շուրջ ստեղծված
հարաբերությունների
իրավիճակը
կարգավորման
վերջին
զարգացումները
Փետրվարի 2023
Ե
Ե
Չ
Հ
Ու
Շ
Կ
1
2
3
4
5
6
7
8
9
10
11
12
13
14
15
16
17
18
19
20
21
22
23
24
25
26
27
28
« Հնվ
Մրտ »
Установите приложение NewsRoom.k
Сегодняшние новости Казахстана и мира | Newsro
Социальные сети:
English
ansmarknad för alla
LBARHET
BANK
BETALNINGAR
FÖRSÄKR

• • • • •

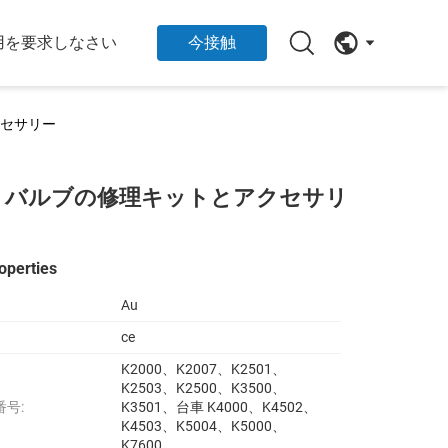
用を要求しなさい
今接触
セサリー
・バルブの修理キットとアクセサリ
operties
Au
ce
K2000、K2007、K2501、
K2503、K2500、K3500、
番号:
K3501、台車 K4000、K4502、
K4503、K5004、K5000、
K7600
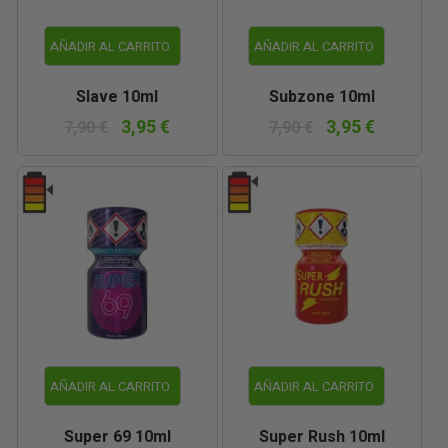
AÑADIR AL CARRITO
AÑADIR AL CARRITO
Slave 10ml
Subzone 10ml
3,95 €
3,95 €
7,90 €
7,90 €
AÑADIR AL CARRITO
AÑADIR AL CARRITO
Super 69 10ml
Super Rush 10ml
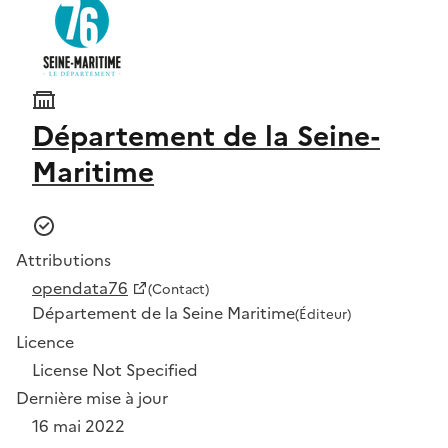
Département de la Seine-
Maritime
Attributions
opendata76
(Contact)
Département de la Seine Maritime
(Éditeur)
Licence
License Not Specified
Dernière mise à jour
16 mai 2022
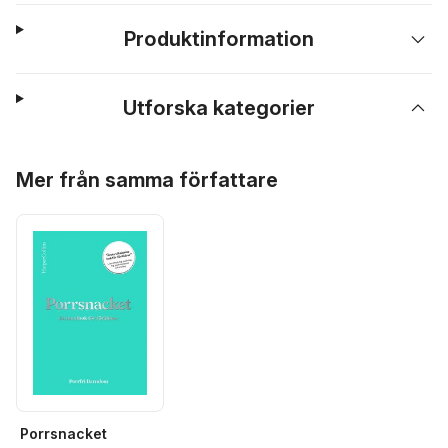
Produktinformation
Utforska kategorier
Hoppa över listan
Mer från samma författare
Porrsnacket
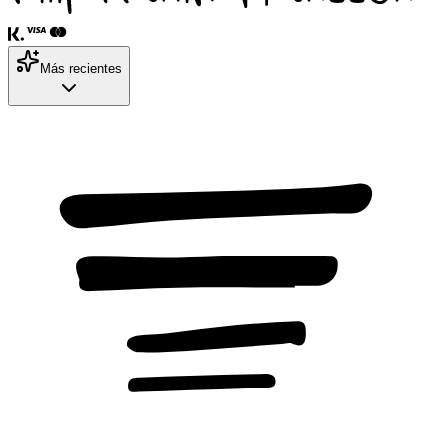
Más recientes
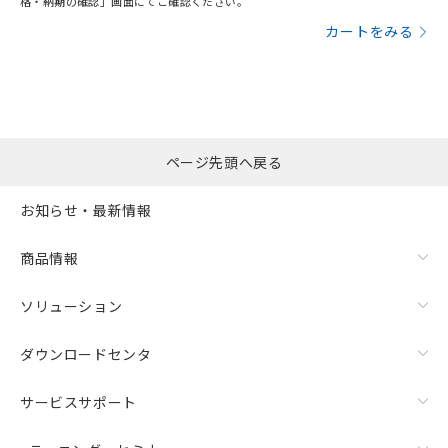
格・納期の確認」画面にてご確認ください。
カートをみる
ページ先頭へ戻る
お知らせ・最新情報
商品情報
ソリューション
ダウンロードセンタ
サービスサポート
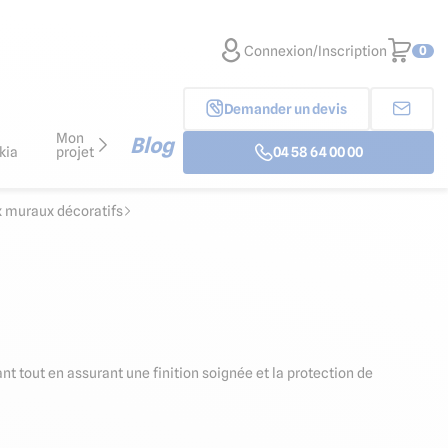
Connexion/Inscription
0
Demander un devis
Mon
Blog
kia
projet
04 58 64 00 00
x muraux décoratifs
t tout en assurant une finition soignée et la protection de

• • • • •

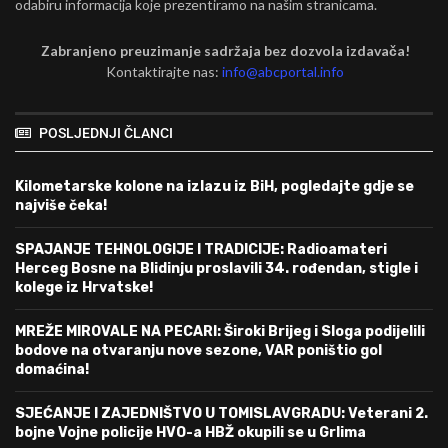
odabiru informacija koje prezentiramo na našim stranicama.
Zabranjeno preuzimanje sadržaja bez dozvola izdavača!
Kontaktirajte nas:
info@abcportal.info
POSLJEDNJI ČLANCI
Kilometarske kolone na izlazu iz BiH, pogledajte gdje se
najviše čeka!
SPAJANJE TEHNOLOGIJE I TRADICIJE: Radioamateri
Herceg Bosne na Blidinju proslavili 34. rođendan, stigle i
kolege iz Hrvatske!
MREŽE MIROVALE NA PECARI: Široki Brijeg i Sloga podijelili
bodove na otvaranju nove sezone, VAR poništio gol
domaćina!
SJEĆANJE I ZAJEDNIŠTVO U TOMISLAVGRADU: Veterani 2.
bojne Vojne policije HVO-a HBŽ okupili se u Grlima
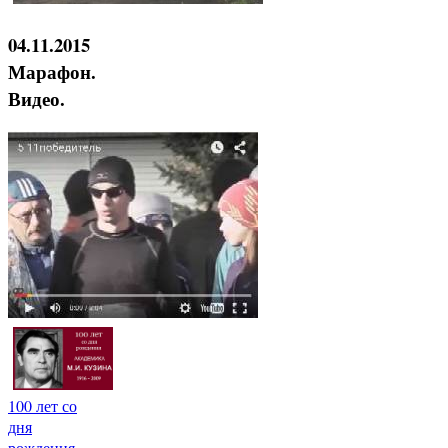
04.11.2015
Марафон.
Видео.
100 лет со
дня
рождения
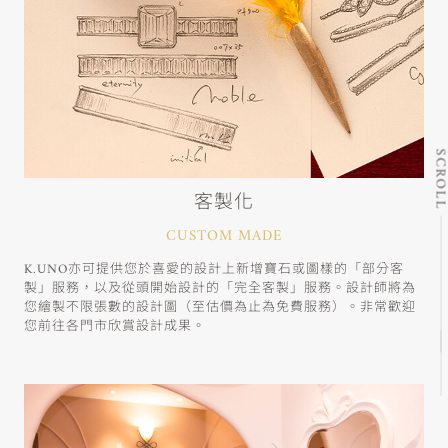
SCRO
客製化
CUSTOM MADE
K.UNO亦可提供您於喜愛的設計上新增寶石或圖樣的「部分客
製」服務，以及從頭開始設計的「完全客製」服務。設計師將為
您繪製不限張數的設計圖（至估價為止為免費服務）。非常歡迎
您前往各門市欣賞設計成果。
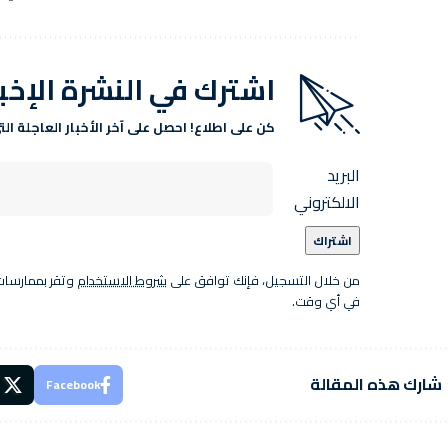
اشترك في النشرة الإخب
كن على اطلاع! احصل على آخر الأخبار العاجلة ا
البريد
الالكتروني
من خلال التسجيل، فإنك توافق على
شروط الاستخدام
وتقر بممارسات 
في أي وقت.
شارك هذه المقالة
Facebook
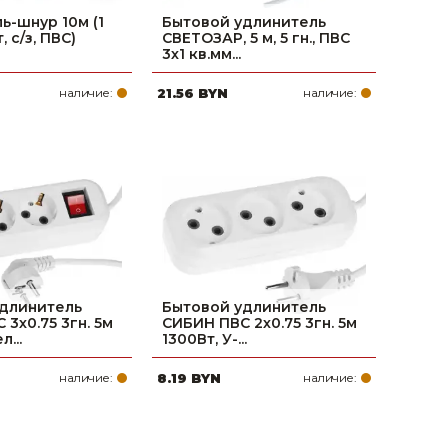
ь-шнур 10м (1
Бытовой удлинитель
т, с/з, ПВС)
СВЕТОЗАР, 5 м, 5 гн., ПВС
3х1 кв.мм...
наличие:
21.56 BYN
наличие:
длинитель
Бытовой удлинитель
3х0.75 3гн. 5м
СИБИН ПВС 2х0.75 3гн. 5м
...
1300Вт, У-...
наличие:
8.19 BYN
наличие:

• • • • •

* [PROBLEM TO WORK ON]
Each line of the listing above that contains the word "Département" is to be copied.

* [COMPLETED TASK]
Département de la Seine-
Département de la Seine Maritime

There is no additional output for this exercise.